An international meeting on Darfur ended on Monday with promises to support peace-keeping efforts and a political process to stop the violence in western Sudan but with few concrete steps.
The nations at the conference, which included major aid donors, the Group of Eight industrialized nations and Sudan’s ally China, offered few details of exactly how they hoped to end a conflict that has dragged on for more than four years.
‘We really must redouble our efforts, and I think that that was the spirit of today’s conference,’ US Secretary of State Condoleezza Rice told reporters.

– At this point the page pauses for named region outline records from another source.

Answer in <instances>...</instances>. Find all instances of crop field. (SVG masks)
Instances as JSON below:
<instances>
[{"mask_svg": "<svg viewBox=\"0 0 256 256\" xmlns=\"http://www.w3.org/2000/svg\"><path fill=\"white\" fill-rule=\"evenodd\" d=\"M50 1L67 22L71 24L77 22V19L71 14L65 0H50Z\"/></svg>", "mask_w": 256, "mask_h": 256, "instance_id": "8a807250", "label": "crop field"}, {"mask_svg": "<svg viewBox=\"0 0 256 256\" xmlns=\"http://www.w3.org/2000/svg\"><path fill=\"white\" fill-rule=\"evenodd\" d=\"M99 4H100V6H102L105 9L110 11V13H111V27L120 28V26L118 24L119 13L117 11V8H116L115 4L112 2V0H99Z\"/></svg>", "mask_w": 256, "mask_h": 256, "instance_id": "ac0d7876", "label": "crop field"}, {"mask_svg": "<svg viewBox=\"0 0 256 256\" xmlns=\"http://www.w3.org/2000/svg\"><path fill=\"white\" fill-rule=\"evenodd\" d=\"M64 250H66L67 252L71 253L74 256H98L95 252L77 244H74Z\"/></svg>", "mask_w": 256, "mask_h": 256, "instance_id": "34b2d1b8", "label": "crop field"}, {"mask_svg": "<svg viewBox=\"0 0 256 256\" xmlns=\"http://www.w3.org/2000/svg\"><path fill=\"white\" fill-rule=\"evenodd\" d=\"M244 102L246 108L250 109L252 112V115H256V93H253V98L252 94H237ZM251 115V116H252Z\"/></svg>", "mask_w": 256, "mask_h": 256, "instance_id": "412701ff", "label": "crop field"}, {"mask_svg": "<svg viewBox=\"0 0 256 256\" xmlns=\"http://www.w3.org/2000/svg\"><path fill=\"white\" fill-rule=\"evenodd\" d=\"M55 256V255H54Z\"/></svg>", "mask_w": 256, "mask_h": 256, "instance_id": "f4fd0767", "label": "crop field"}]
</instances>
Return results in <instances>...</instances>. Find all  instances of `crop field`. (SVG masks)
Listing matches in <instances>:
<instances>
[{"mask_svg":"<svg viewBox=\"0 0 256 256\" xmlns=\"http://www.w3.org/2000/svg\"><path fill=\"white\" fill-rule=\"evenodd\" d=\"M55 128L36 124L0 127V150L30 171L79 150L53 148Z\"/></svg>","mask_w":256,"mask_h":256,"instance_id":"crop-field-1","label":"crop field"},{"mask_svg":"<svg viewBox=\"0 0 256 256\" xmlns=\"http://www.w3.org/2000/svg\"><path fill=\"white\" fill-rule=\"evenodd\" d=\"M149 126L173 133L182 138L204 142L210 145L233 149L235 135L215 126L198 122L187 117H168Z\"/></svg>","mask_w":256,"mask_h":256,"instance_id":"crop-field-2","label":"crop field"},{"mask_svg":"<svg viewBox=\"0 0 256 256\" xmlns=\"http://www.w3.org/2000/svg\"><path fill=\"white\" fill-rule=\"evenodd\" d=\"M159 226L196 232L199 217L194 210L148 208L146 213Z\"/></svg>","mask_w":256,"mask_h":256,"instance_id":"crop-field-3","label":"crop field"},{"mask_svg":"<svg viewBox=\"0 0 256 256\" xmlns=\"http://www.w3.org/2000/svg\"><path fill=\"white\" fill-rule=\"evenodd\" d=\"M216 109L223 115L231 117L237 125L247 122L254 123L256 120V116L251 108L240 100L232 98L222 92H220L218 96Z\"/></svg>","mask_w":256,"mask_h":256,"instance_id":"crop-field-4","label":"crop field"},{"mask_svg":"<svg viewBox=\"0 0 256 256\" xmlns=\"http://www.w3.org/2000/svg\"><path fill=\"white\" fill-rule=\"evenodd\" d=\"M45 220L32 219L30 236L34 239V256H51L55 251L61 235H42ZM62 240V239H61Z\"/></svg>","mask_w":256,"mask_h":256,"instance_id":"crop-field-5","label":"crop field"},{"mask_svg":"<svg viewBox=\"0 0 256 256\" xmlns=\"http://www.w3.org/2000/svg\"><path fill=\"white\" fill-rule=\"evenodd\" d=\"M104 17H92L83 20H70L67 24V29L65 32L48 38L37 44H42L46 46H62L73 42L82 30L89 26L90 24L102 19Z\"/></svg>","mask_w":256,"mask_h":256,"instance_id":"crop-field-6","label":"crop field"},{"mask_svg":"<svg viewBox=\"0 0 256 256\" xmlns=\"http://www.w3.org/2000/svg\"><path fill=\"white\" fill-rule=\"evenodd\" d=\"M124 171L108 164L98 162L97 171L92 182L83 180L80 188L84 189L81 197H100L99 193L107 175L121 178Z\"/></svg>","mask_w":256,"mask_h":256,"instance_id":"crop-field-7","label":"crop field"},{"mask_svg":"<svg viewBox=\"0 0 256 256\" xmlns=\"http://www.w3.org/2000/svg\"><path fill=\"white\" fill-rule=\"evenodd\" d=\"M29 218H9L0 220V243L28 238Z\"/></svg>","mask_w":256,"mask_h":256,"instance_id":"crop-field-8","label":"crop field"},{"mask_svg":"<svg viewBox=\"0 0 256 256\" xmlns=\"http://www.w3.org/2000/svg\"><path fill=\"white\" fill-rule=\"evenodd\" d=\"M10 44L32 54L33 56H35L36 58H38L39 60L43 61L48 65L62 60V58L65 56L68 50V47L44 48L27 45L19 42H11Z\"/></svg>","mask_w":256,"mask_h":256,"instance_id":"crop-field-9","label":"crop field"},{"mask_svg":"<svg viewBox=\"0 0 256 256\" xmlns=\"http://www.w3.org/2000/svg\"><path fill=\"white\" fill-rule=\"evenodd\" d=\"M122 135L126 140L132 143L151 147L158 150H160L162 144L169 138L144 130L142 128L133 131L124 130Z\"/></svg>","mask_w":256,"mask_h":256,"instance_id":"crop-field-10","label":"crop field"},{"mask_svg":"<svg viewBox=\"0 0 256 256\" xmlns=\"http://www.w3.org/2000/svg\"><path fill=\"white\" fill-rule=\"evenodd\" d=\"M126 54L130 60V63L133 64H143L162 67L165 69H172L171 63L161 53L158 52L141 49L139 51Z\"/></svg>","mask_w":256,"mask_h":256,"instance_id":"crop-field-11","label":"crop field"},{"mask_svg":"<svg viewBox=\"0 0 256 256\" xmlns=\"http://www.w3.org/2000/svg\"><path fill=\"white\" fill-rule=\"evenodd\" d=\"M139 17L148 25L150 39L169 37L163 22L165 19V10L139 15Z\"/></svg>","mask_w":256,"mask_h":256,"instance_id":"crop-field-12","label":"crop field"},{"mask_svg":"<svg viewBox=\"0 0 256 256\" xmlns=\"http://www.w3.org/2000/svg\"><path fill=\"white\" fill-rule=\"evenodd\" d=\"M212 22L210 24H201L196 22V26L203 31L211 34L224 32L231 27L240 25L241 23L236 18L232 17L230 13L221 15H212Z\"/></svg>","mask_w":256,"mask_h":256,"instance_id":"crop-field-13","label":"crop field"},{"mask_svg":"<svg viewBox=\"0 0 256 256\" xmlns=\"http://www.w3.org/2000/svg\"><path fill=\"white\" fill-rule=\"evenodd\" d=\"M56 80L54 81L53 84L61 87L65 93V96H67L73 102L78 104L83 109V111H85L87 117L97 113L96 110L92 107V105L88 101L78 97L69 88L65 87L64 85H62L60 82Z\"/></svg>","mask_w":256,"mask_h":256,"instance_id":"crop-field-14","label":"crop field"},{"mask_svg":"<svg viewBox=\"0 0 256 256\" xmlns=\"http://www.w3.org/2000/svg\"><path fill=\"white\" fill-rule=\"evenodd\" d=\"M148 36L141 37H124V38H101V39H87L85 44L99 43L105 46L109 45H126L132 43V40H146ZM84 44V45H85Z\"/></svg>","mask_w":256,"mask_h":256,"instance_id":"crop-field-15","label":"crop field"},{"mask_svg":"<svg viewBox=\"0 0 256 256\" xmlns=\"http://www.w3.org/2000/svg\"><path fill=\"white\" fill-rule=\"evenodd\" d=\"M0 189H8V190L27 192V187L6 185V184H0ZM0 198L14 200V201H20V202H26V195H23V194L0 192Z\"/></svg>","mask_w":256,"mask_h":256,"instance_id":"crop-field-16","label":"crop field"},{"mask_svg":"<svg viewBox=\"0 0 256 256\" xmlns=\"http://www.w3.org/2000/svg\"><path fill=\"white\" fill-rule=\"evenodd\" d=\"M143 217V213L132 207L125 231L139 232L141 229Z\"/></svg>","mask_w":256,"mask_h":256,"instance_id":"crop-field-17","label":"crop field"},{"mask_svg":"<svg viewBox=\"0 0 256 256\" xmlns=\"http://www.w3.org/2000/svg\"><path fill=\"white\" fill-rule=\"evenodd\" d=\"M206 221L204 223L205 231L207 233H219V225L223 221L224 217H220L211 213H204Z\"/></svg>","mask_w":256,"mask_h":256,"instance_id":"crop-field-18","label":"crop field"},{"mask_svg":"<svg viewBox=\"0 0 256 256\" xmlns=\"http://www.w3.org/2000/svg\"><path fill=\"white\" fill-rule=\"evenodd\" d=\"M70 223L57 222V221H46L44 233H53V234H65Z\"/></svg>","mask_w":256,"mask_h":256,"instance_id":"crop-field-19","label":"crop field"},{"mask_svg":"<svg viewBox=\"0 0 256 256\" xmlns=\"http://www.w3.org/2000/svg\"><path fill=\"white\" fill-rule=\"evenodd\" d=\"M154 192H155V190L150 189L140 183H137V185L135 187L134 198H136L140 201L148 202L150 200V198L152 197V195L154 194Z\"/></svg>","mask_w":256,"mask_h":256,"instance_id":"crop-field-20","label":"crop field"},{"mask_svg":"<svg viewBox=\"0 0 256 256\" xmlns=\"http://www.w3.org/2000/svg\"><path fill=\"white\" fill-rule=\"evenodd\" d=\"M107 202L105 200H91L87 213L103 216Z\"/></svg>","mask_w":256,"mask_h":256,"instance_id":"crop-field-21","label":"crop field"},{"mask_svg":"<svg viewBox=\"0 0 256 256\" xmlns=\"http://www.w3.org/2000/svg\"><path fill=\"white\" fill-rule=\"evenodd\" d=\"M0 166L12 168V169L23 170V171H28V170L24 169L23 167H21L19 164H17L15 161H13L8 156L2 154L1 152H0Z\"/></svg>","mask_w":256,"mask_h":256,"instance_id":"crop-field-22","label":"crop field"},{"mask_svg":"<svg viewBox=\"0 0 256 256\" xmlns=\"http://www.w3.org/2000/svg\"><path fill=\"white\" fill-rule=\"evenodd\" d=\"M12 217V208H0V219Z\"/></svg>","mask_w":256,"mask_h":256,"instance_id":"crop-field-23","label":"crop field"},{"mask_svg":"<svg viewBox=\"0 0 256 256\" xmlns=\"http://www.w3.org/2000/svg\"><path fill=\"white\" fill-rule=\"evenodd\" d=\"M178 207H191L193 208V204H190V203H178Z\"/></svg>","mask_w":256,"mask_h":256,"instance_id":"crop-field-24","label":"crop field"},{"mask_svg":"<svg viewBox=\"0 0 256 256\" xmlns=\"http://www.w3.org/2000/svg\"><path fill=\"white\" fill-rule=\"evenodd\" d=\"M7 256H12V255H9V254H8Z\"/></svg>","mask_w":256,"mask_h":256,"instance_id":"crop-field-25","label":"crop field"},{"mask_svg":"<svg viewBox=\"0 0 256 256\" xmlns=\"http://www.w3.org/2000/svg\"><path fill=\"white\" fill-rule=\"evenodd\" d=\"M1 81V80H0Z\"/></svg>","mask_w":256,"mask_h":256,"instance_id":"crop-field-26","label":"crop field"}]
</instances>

She said Sudan must live up to its promise to accept a ‘hybrid’ force of more than 20,000 United Nations and African Union peace-keepers and accused the government in Khartoum of having repeatedly broken its word to end the violence.
Rice also said Khartoum must face ‘consequences’ -- code for new UN sanctions -- if it failed to allow the force in.
French Foreign Minister Bernard Kouchner, who convened the conference, stressed the importance of finding a political solution, saying: ‘There will be no humanitarian solution to this conflict. We were talking about politics.’
Kouchner backed an U.N.-AU mediation initiative that aims to have all parties to the dispute ready to begin talks around August.
China, which buys oil from Sudan and has been reluctant to press it in public over Darfur, said Khartoum was ready to take part.
‘I met with (Sudanese President Omar Hassan) Al Bashir in Sudan. He told me that the Sudanese government actually is ready to come to the negotiating table, at any time, in any place,’ China’s special envoy Liu Guijin told reporters.